Text section:

Meteographica examples main page

Meteorographica examples: Global weathermap (20CR version)ΒΆ

Global weather map for 16 October 1987, at 6am UTC, as reconstructed by the 20CR2c reanalysis (ensemble member 1 is shown). Contours show mean-sea-level pressure, vectors 10m wind, green shading precipitation rate, and yellow dots observations assimilated.

Collect the data (observations, sea-level pressure, precipitation and 10m-wind ensembles from 20CR2c for October 1987):

import Meteorographica.data.twcr as twcr
twcr.fetch_observations(1987,version='2c')
for var in ('prmsl','prate','uwnd.10m','vwnd.10m'):
    twcr.fetch(var,1987,version='2c')

Make the figure:

# Global weather plot from 20CR2C - rotated pole
# Use Meteorographica weathermap functions
# This version uses 20CR data

import matplotlib

from matplotlib.backends.backend_agg import FigureCanvasAgg as FigureCanvas
from matplotlib.figure import Figure

import iris
import os
import numpy
import Meteorographica.data.twcr as twcr
import cartopy
import cartopy.crs as ccrs
import math
import datetime

import Meteorographica.weathermap as wm

# Specify the data to plot
year=1987
month=10
day=16
hour=6
member=1
dte=datetime.datetime(year,month,day,hour)

# set the region to plot
projection=ccrs.RotatedPole(pole_longitude=160.0,
                                pole_latitude=45.0,
                                central_rotated_longitude=-40.0)

# Define the page
extent=[-180.0,180.0,-90.0,90.0]
aspect=(extent[3]-extent[2])/(extent[1]-extent[0])
fig=Figure(figsize=(22,22*9/16),              # Width, Height (inches)
           dpi=100,
           facecolor=(0.88,0.88,0.88,1),
           edgecolor=None,
           linewidth=0.0,
           frameon=False,                # Don't draw a frame
           subplotpars=None,
           tight_layout=None)
# Attach a canvas
canvas=FigureCanvas(fig)
font = {'family' : 'sans-serif',
        'sans-serif' : 'Arial',
        'weight' : 'normal',
        'size'   : 12}
matplotlib.rc('font', **font)

resolution=0.25

## Axes to provide range and coordinate system - fill the fig.
ax = fig.add_axes([0,0,1,1],projection=projection)
ax.set_axis_off()
ax.set_extent(extent, crs=projection)
ax.set_aspect('auto')
matplotlib.rc('image',aspect='auto')

# Set the background colour
ax.background_patch.set_facecolor((0.88,0.88,0.88,1))

Task A: Check each statement against the weather-map example and answer yes or no, quoting the words of the example that settle it: (i) the map shows ensemble member 1; (ii) green shading marks mean-sea-level pressure; (iii) the figure's dpi is set to 100.
Task B: Write out everything in the weather-map example from "# set the region" down to "Width, Height (inches)", keeping every character unchanged.
Task C: Extend the weather-map example with the lines that come after its last one.

Entries provided:

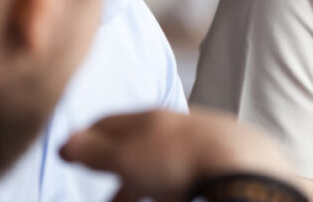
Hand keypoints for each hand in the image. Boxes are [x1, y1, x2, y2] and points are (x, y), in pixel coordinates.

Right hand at [60, 108, 294, 201]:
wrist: (246, 170)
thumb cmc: (180, 163)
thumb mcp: (126, 158)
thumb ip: (94, 151)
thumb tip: (65, 143)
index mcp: (150, 118)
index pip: (108, 121)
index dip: (88, 138)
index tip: (74, 154)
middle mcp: (179, 124)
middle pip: (138, 143)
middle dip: (118, 167)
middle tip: (108, 193)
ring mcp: (205, 141)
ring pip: (165, 160)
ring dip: (146, 180)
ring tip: (136, 196)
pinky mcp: (228, 162)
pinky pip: (191, 172)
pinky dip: (174, 184)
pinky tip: (176, 192)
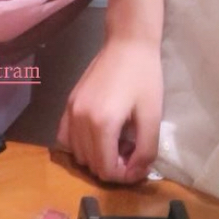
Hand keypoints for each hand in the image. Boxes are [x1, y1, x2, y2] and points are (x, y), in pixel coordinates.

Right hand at [56, 34, 163, 183]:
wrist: (128, 42)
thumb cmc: (144, 76)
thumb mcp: (153, 114)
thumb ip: (146, 149)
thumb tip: (136, 173)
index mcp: (102, 124)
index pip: (106, 169)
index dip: (125, 176)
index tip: (139, 165)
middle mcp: (80, 120)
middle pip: (91, 164)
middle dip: (112, 167)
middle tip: (132, 152)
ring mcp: (70, 111)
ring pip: (77, 154)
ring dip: (97, 157)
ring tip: (117, 143)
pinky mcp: (68, 103)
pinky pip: (65, 137)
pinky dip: (79, 145)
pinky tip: (97, 136)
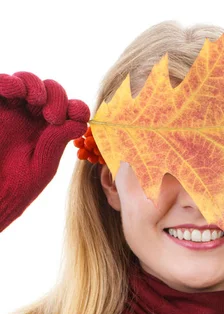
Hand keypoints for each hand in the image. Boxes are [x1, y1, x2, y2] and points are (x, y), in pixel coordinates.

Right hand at [0, 71, 89, 231]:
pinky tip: (14, 89)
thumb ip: (57, 141)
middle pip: (51, 90)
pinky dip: (9, 82)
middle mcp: (34, 116)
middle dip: (56, 97)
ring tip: (37, 101)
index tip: (78, 115)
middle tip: (53, 117)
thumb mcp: (45, 164)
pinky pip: (2, 85)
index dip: (77, 108)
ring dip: (35, 85)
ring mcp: (14, 110)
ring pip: (28, 82)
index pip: (70, 109)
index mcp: (52, 130)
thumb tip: (79, 122)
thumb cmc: (20, 184)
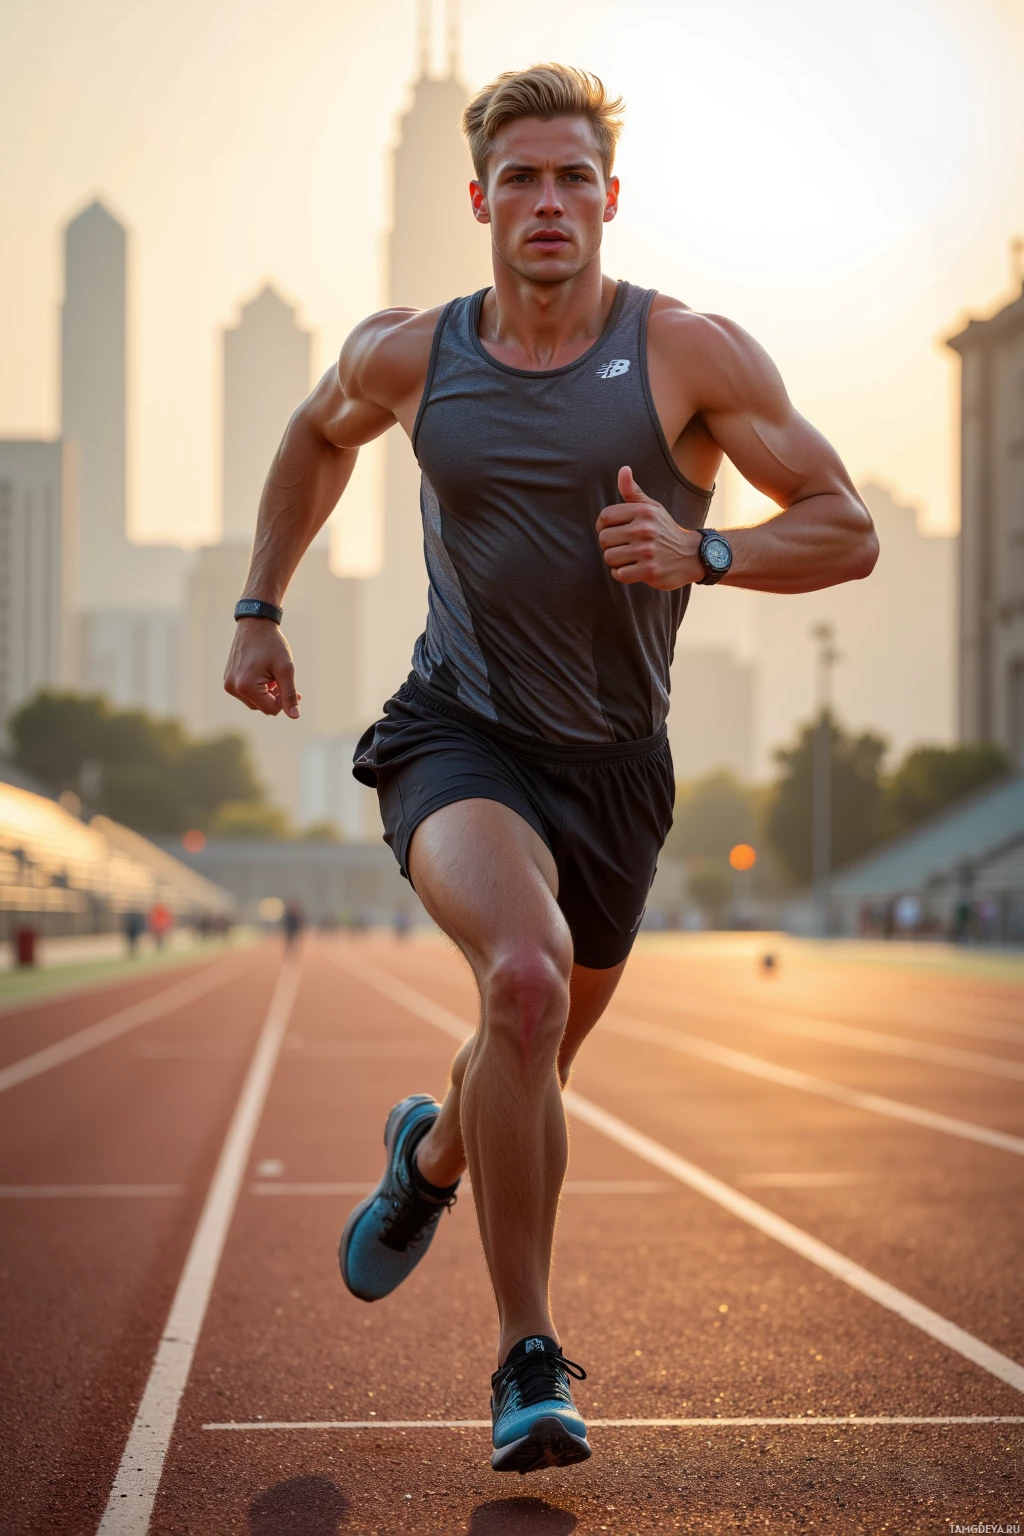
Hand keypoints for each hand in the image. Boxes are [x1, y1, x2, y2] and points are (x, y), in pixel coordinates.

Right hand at [224, 619, 301, 718]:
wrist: (255, 623)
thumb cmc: (272, 644)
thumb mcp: (285, 669)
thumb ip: (289, 694)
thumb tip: (295, 716)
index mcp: (245, 686)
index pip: (271, 709)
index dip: (285, 702)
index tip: (295, 690)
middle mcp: (232, 688)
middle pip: (262, 707)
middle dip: (275, 697)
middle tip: (283, 680)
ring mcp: (228, 684)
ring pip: (255, 702)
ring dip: (267, 693)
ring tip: (272, 674)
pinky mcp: (228, 680)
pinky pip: (247, 693)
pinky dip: (258, 687)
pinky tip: (263, 672)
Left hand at [596, 466, 701, 588]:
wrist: (691, 556)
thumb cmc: (665, 530)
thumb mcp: (652, 508)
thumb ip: (633, 492)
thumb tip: (623, 469)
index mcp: (643, 512)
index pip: (605, 517)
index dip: (602, 526)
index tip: (611, 531)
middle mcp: (644, 530)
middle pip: (604, 539)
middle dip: (609, 545)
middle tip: (622, 547)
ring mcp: (647, 551)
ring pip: (609, 557)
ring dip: (615, 561)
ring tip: (627, 558)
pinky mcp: (649, 571)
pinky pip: (619, 574)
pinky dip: (621, 574)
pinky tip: (631, 569)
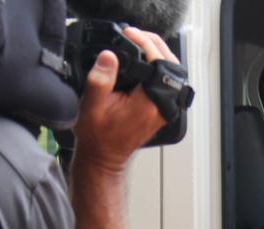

Answer area A:
(i) Yes: "ensemble member 1 is shown"
(ii) No: "Contours show mean-sea-level pressure, vectors 10m wind, green shading precipitation rate"
(iii) Yes: "dpi=100"

Answer area B:
# set the region to plot
projection=ccrs.RotatedPole(pole_longitude=160.0,
                                pole_latitude=45.0,
                                central_rotated_longitude=-40.0)

# Define the page
extent=[-180.0,180.0,-90.0,90.0]
aspect=(extent[3]-extent[2])/(extent[1]-extent[0])
fig=Figure(figsize=(22,22*9/16),              # Width, Height (inches)

Answer area C:
# Plot the land
land_img=ax.background_img(name='GreyT', resolution='low')

# Add a lat lon grid
wm.add_grid(ax,sep_major=5,sep_minor=2.5,color=(0,0.3,0,0.2))

# Plot the precip
prate=twcr.load('prate',year,month,day,hour,version='2c')
pe=prate.extract(iris.Constraint(member=member))
prate_img=wm.plot_cmesh(ax,pe)

# Overplot the pressure as a contour plot
prmsl=twcr.load('prmsl',year,month,day,hour,version='2c')
pe=prmsl.extract(iris.Constraint(member=member))
pe.data=pe.data/100 # To hPa for labels
CS=wm.plot_contour(ax,pe,
                   levels=numpy.arange(870,1050,5),
                   colors='black',
                   fontsize=8,label=True)

# Overplot the wind vectors as a quiver plot
u=twcr.load('uwnd.10m',year,month,day,hour,version='2c')
ue=u.extract(iris.Constraint(member=member))
v=twcr.load('vwnd.10m',year,month,day,hour,version='2c')
ve=v.extract(iris.Constraint(member=member))
qv=wm.plot_quiver(ax,ue,ve,scale=1,resolution=1,
                               max_points=100000)

# Add the observations
obs=twcr.load_observations_1file(year,month,day,hour,'2c')
# Filter to those assimilated
obs_s=obs.loc[(obs['Assimilation.indicator']==1)].copy()
wm.plot_obs(ax,obs_s,radius=0.3)

# Label the plot with a date
label=dte.strftime("%A %-d %B %Y at %-H GMT")
wm.plot_label(ax,label,facecolor=fig.get_facecolor(),
                  fontsize=11,x_fraction=0.99)

# Output as png with no border
fig.savefig('global.rotated.%04d-%02d-%02d:%02d.png' % (year,month,day,hour))